GIVEN INFORMATION
= = = = =
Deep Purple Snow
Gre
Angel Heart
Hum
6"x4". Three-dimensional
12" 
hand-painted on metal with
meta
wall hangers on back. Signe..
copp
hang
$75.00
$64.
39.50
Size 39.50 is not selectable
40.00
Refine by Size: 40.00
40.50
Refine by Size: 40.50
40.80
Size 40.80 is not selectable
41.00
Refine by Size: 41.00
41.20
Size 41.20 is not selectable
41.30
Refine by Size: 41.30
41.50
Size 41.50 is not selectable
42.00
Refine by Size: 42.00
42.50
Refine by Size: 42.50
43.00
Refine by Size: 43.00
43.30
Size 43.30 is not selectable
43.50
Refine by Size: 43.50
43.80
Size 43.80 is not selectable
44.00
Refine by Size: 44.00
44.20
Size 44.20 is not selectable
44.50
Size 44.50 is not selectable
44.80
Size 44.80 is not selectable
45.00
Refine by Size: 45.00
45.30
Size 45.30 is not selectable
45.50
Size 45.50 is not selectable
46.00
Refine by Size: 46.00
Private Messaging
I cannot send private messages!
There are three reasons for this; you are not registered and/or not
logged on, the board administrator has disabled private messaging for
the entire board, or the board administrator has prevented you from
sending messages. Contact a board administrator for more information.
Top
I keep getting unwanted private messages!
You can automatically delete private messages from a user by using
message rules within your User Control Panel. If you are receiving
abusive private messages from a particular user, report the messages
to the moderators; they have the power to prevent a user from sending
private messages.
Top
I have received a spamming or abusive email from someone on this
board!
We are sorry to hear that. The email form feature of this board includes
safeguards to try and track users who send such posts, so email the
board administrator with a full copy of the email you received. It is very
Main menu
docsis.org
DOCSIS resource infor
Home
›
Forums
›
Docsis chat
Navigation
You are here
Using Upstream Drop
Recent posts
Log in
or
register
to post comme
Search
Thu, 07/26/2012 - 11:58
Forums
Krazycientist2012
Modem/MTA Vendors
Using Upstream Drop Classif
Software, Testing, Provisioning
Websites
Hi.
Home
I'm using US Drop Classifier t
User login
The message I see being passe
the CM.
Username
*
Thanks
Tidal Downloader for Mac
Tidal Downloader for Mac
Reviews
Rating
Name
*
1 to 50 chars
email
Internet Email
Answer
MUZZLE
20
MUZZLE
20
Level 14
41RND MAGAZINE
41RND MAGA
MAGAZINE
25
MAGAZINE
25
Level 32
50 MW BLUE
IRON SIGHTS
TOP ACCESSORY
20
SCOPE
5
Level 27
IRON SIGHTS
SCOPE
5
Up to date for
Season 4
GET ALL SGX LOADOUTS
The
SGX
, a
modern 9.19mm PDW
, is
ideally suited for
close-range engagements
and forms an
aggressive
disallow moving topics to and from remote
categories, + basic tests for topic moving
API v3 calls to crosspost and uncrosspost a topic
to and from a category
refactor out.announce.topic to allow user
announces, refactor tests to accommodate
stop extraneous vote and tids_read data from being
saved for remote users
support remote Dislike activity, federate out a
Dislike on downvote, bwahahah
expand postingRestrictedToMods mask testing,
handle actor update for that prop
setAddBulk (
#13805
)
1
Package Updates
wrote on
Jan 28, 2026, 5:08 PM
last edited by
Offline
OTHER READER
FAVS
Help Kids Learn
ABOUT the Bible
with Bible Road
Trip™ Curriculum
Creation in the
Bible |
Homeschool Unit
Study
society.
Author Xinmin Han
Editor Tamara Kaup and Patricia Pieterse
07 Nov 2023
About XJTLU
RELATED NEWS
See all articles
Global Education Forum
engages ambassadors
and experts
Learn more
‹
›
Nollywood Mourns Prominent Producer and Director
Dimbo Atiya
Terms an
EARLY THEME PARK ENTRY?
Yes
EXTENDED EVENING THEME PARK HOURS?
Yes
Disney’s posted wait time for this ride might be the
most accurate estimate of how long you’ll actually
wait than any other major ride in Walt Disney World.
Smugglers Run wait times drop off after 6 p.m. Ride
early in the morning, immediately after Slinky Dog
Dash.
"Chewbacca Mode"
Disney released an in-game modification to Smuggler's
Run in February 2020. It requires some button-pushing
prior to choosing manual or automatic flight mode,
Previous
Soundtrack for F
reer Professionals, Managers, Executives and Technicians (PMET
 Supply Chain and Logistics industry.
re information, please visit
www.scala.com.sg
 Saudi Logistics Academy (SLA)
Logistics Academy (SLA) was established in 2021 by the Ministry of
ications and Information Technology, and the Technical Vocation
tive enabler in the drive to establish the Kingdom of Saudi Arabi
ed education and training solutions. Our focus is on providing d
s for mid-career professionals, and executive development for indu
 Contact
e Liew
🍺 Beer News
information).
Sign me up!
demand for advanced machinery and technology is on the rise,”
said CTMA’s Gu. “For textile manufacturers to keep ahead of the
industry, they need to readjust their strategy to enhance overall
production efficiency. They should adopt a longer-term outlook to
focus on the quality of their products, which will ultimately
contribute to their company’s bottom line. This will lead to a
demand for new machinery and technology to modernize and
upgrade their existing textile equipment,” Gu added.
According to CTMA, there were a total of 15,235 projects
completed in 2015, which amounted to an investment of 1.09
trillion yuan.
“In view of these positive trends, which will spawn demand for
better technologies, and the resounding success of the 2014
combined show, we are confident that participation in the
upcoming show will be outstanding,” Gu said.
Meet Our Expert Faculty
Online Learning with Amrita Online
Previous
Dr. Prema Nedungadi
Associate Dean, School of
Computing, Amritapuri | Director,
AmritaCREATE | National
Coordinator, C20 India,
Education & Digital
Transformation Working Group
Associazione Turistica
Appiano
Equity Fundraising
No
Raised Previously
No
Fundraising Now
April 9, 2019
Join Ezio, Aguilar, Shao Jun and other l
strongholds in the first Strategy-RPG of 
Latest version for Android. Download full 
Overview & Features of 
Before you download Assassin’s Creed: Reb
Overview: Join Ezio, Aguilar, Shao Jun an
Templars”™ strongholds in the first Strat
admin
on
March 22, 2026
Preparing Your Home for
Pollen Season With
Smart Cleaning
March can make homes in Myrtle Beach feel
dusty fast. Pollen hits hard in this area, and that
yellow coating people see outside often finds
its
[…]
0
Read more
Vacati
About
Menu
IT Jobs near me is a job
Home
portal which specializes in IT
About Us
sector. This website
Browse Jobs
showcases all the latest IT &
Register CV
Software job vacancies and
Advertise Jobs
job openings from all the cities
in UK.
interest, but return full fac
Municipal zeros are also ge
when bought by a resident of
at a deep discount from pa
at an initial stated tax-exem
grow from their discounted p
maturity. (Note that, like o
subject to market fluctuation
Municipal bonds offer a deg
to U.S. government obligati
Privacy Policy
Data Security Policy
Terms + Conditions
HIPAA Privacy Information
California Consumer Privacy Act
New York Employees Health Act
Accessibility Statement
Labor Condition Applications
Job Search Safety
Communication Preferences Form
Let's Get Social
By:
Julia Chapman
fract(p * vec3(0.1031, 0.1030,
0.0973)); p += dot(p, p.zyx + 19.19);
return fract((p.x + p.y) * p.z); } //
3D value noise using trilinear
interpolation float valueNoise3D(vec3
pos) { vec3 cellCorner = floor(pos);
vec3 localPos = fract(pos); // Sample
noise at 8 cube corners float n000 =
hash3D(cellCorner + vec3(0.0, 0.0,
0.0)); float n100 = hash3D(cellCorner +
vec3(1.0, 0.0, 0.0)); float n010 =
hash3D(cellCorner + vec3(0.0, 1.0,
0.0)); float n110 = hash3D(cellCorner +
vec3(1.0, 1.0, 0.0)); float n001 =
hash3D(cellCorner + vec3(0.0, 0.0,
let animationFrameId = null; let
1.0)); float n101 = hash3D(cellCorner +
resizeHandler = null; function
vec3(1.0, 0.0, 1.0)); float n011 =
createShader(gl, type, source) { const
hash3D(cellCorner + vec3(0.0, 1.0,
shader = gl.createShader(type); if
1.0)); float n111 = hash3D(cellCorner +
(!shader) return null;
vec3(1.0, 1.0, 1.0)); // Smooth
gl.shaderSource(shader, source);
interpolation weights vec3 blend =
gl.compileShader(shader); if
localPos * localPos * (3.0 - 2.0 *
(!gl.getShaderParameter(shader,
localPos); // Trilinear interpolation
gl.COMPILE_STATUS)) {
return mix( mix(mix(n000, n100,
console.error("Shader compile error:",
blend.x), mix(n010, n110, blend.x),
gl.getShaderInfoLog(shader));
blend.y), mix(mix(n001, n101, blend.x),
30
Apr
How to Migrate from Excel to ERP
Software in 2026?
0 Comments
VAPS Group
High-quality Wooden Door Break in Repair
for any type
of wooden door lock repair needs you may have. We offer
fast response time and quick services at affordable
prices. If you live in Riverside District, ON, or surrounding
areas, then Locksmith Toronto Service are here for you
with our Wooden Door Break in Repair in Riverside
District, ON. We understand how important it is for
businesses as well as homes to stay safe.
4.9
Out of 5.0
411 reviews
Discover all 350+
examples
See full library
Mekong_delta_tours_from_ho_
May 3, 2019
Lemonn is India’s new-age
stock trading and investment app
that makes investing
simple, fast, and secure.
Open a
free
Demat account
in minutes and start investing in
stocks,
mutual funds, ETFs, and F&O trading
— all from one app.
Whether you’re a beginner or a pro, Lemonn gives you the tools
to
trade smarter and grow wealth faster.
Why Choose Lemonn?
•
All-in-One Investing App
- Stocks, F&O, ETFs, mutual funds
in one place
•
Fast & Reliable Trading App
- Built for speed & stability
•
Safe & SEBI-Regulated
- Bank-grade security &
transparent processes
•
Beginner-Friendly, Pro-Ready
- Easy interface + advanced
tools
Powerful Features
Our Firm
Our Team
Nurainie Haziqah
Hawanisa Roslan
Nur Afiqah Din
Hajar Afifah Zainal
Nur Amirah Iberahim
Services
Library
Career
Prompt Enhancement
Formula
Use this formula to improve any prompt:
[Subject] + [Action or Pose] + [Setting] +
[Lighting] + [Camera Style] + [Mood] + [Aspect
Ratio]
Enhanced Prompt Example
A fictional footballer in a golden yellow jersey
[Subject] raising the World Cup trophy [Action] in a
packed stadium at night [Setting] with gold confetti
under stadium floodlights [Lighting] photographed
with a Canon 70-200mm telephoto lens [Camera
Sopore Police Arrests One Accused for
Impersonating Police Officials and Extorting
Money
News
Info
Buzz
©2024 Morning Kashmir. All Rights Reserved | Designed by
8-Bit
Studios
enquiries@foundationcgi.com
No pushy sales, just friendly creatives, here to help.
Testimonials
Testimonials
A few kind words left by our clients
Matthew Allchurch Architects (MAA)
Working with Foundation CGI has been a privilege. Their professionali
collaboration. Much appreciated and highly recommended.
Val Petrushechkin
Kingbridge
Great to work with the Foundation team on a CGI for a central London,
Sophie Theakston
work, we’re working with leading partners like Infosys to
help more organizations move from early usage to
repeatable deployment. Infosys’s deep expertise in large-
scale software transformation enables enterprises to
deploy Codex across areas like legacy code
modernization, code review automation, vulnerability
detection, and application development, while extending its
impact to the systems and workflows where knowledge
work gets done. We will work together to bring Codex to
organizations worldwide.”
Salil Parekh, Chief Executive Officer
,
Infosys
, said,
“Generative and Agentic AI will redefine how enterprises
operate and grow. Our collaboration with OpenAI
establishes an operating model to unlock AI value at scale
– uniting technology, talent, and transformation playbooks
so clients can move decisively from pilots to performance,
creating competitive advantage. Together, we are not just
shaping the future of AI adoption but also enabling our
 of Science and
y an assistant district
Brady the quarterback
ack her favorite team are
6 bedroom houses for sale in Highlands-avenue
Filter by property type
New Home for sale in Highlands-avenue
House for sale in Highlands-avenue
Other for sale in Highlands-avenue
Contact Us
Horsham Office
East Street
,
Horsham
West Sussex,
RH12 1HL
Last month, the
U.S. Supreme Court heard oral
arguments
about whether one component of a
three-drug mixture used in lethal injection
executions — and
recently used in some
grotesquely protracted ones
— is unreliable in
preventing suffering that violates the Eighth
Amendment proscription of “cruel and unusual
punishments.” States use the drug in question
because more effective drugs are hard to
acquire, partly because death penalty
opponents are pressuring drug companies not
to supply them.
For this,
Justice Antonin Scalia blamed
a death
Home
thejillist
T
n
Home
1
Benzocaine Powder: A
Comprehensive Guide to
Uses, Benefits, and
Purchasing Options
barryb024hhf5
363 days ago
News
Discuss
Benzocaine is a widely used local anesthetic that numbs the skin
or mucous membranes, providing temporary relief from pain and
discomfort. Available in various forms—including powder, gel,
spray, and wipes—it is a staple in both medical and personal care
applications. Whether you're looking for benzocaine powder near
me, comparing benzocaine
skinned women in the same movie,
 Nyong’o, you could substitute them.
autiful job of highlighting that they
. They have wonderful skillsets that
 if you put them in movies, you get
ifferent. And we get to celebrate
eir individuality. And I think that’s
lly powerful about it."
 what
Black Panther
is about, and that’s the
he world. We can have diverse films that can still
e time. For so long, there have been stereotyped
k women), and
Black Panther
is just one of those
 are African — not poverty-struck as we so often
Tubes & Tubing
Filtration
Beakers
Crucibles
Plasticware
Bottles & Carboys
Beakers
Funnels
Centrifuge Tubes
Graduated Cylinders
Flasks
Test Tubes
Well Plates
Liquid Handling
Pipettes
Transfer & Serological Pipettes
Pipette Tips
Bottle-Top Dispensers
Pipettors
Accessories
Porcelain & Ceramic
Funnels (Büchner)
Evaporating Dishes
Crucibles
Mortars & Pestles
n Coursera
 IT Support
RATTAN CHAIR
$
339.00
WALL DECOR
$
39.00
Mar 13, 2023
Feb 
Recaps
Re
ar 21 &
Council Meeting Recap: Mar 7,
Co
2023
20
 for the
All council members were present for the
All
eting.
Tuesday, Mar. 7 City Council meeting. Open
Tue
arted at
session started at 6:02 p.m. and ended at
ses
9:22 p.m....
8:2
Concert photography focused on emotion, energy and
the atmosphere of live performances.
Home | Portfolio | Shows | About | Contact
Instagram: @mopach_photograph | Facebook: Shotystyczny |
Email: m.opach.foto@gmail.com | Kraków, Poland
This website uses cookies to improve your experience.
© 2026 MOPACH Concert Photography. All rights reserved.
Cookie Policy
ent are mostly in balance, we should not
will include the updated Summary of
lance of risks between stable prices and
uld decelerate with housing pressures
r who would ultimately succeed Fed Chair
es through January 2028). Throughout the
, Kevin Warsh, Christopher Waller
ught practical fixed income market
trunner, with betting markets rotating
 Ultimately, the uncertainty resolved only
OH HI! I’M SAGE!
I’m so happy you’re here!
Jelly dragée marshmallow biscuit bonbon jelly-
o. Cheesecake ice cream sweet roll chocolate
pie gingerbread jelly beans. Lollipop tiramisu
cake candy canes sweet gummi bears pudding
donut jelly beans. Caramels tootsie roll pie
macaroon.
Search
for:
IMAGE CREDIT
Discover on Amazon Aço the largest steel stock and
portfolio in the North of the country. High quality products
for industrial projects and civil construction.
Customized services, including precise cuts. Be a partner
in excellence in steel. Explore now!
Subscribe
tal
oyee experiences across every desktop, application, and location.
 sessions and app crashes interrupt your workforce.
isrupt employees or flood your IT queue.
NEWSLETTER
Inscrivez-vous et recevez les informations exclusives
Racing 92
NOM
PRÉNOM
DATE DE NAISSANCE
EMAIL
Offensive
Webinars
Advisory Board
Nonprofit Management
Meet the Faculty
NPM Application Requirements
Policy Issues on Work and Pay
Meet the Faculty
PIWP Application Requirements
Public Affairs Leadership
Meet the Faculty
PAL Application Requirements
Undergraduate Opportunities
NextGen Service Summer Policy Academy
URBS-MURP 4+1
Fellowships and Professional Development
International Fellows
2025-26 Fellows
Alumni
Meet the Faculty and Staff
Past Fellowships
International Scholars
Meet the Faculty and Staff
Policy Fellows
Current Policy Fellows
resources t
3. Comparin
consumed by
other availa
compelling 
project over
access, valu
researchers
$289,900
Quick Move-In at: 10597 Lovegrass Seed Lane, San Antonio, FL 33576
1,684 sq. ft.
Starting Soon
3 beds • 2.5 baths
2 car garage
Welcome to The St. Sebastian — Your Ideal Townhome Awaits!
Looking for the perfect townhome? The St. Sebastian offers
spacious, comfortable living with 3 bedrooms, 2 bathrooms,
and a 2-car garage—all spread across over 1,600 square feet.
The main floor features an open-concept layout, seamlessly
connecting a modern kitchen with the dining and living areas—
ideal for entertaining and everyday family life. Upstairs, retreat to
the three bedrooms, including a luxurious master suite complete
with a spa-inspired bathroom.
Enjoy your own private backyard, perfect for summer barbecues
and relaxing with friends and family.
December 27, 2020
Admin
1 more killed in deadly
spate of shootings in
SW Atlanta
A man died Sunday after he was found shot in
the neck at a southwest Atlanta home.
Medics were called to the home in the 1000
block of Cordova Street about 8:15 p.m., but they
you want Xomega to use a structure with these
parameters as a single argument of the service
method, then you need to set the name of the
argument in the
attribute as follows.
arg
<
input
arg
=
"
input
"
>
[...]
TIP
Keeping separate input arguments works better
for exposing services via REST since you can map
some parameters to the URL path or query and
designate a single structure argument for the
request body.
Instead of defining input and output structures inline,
= = = = =
DIRECTIONS
Transcribe every line from the start of the entries down to and including the line containing "We are sorry". Keep each line's text, order, and line breaks unchanged.

THE COMPLETED TASK
Deep Purple Snow
Gre
Angel Heart
Hum
6"x4". Three-dimensional
12" 
hand-painted on metal with
meta
wall hangers on back. Signe..
copp
hang
$75.00
$64.
39.50
Size 39.50 is not selectable
40.00
Refine by Size: 40.00
40.50
Refine by Size: 40.50
40.80
Size 40.80 is not selectable
41.00
Refine by Size: 41.00
41.20
Size 41.20 is not selectable
41.30
Refine by Size: 41.30
41.50
Size 41.50 is not selectable
42.00
Refine by Size: 42.00
42.50
Refine by Size: 42.50
43.00
Refine by Size: 43.00
43.30
Size 43.30 is not selectable
43.50
Refine by Size: 43.50
43.80
Size 43.80 is not selectable
44.00
Refine by Size: 44.00
44.20
Size 44.20 is not selectable
44.50
Size 44.50 is not selectable
44.80
Size 44.80 is not selectable
45.00
Refine by Size: 45.00
45.30
Size 45.30 is not selectable
45.50
Size 45.50 is not selectable
46.00
Refine by Size: 46.00
Private Messaging
I cannot send private messages!
There are three reasons for this; you are not registered and/or not
logged on, the board administrator has disabled private messaging for
the entire board, or the board administrator has prevented you from
sending messages. Contact a board administrator for more information.
Top
I keep getting unwanted private messages!
You can automatically delete private messages from a user by using
message rules within your User Control Panel. If you are receiving
abusive private messages from a particular user, report the messages
to the moderators; they have the power to prevent a user from sending
private messages.
Top
I have received a spamming or abusive email from someone on this
board!
We are sorry to hear that. The email form feature of this board includes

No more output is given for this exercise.